# 7.62x25 no JHP anymore



## joeneal1986 (Dec 28, 2010)

hello im new to the forum and was wondering if anyone could help me. i am trying to find a JHP in a 7.62x25 for my m57 and i can find places all day long that sells the wolf gold line but it seems everytime i find it everyone is sold out. i did find the magsafe pre fragmented but i also read the less then steller reviews so is there anyone else that makes this round in a JHP anyone that can help will be appreciated


----------



## 8Eric6 (May 9, 2010)

Ammunition for Sale: Wolf 7.62X25MM Tokorov 85 Grain Jacketed Hollow Point Everything Hunters


----------



## joeneal1986 (Dec 28, 2010)

Chart tasks with short answers
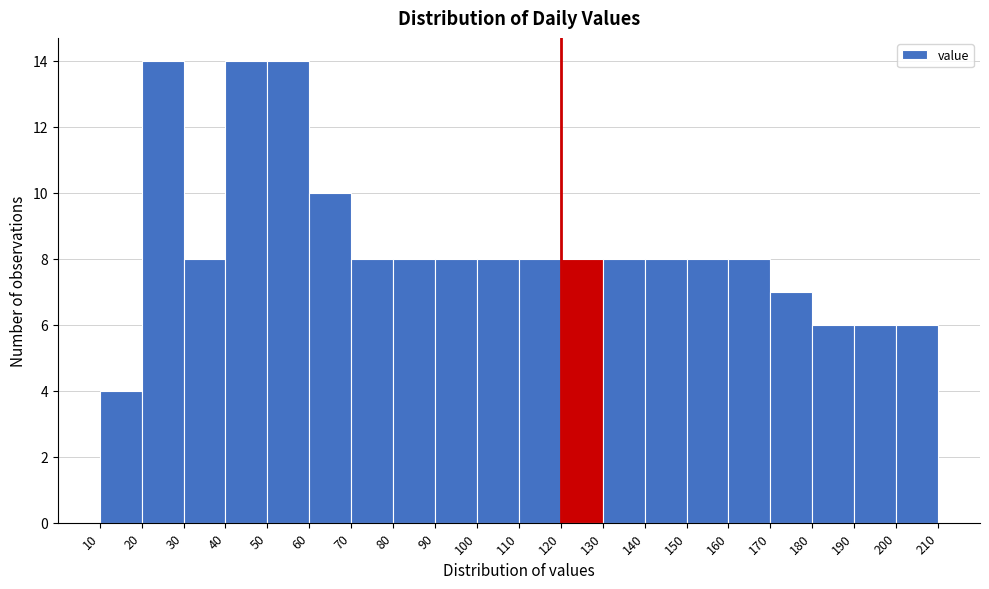

Reading left to right, transcribe this chart: for each bar, give the range it covers on the x-axis and its height. The values are not printed on the chart, so give them approximately, as read against the axis.

10 to 20: 4
20 to 30: 14
30 to 40: 8
40 to 50: 14
50 to 60: 14
60 to 70: 10
70 to 80: 8
80 to 90: 8
90 to 100: 8
100 to 110: 8
110 to 120: 8
120 to 130: 8
130 to 140: 8
140 to 150: 8
150 to 160: 8
160 to 170: 8
170 to 180: 7
180 to 190: 6
190 to 200: 6
200 to 210: 6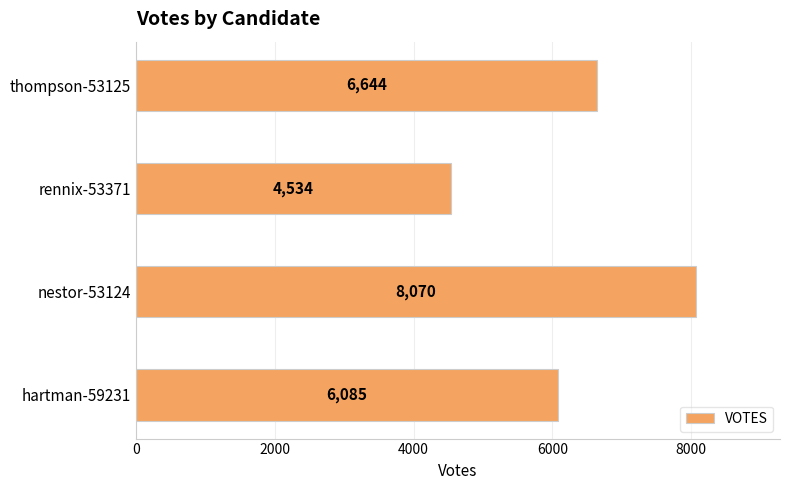

Rank the categories by value from lowest to highest.

rennix-53371, hartman-59231, thompson-53125, nestor-53124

→ Actions to take
A) In the 7.62x25 ammunition thread, reproduce verbatim everything from "hello im new" down to "(May 9, 2010)".
B) Continue the 7.62x25 ammunition thread from its last line.

→ Outputs for the tasks
A)
hello im new to the forum and was wondering if anyone could help me. i am trying to find a JHP in a 7.62x25 for my m57 and i can find places all day long that sells the wolf gold line but it seems everytime i find it everyone is sold out. i did find the magsafe pre fragmented but i also read the less then steller reviews so is there anyone else that makes this round in a JHP anyone that can help will be appreciated


----------



## 8Eric6 (May 9, 2010)

B)
8Eric6 said:


> Ammunition for Sale: Wolf 7.62X25MM Tokorov 85 Grain Jacketed Hollow Point Everything Hunters


just checked there when i went to check out it was marked with *** which means the quinity does not exsist which is a fancey way to say they where sol out to but thanks anyways


----------



## 8Eric6 (May 9, 2010)

ah that sucks man sorry I could a bunch o fmj but, jhp yikes!! good luck sorry again


----------



## 8Eric6 (May 9, 2010)

can you fire hornady 30 mauser ammo thru it?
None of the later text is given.